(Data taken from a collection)
- - -

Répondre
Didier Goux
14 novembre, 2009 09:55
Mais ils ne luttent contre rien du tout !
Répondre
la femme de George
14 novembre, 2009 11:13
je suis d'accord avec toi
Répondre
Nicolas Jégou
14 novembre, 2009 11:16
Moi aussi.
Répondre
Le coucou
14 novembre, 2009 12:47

- - -

WORK REQUEST ->
Copy out the items above word for word, with every line unchanged and in the same order.

FINAL ANSWER ->
Répondre
Didier Goux
14 novembre, 2009 09:55
Mais ils ne luttent contre rien du tout !
Répondre
la femme de George
14 novembre, 2009 11:13
je suis d'accord avec toi
Répondre
Nicolas Jégou
14 novembre, 2009 11:16
Moi aussi.
Répondre
Le coucou
14 novembre, 2009 12:47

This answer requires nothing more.